Il mercato del lavoro per decollare ha bisogno di maggiore flessibilità

Edoardo Narduzzi – Italia Oggi

Travolti dalla messe di notizie economiche negative, deflazione per la prima volta dal 1959, recessione, rialzo della disoccupazione, calo delle entrate fiscali, diminuzione della produzione industriale, gli italiani e il dibattito che ne accompagna la giornata hanno perso di vista la principale criticità della loro non soddisfacente situazione. La stagnazione della produttività dei fattori produttivi, cioè la cartina di tornasole della scarsa competitività globale del Belpaese. Ed è curioso che, pur discettando quasi quotidianamente di Jobs Act e di riforma del mercato del lavoro, mai o quasi viene sottolineato il fatto che si tratta di una riforma che dovrebbe favorire, prima di tutto, la crescita della produttività. Perché l’Italia abbia il tasso di produttività tra i peggiori dei paesi Ocse è cosa nota: la rigidità in uscita dal mercato del lavoro disincentiva gli investimenti in nuove tecnologie perché troppo costosa è la riconversione a queste da parte del capitale umano più anziano; la rigidità in uscita dal mercato del lavoro produce un effetto «ClubMed», soprattutto nelle organizzazioni più sindacalizzate e pubbliche, col quale la rilassatezza derivata dalla sicurezza occupazionale prevale sulla necessità di dover fare ogni giorno meglio per garantirsi il lavoro; la rigidità del mercato del lavoro rende, poi, nei fatti impossibili le ristrutturazioni e le riorganizzazioni radicali finalizzate, quasi sempre, a recuperare competitività e produttività.

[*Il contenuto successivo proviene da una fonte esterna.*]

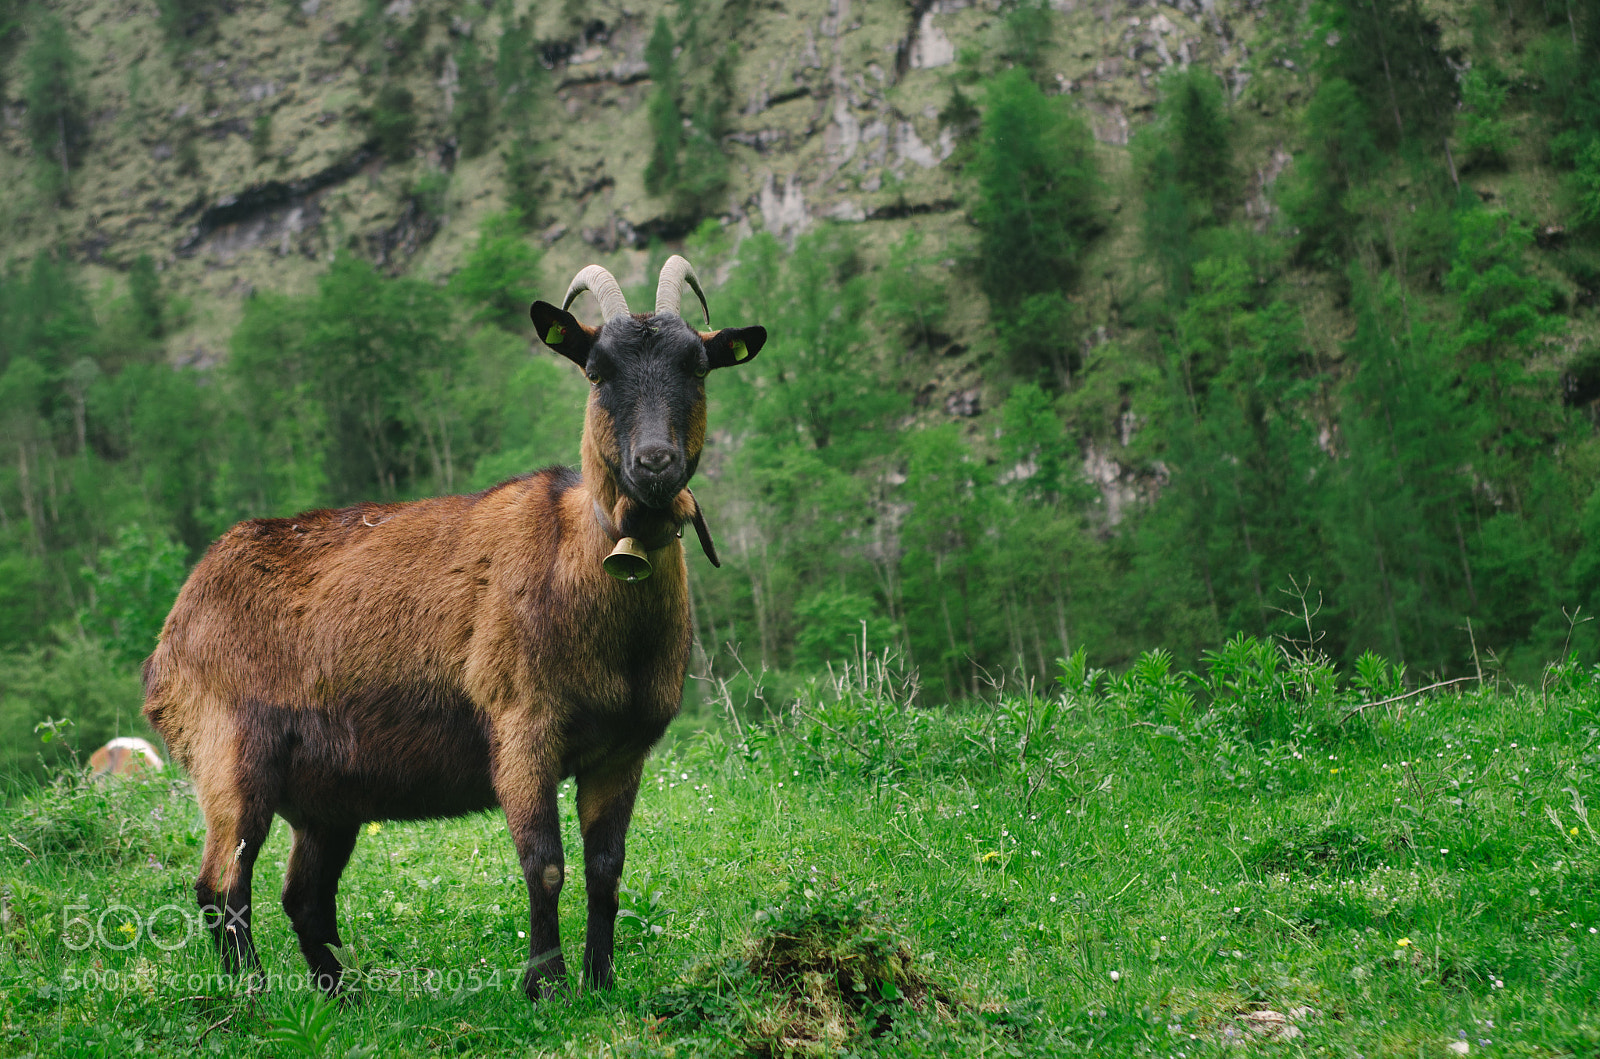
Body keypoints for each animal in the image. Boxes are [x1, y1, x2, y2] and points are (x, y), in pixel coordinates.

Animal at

L’Italia ha scelto una disciplina dei contratti di lavoro che poco si sposa con l’anima più profonda del capitalismo, quella che spinge verso la crescita e il continuo miglioramento della produttività. Un mercato deve essere rischioso e anche un po’ ingiusto, nel senso che non deve offrire polizze assicurative implicite totali a chi vi lavora e non deve mirare a conseguire utopistiche situazioni di giustizia sociale. Utopistiche perché è ingiusto comunque condannare le coorti più giovani alla disoccupazione di massa per garantire diritti antiproduttività a quelle più anziane. Nella globalizzazione il mercato del lavoro è stato standardizzato nella propensione al rischio e nel livello di giustizia ritenuto ottimale soprattutto dalle decisioni del partito comunista cinese. Pechino è il principale motore della trasformazione in corso e i comunisti asiatici non amano eccessi di protezione dei lavoratori. In Cina il mantra è la crescita e nessun dirigente si sogna, pur dichiarandosi ancora marxista-leninista, di proporre un mercato del lavoro all’italiana. Perché per crescere nella contemporaneità servono moderate protezioni e un qualche livello di potenziale ingiustizia a danno dei lavoratori. Lo dicono i comunisti, cioè quelli che governano nell’esclusivo interesse dei lavoratori, non sono i Chicago boys a fare questa predica.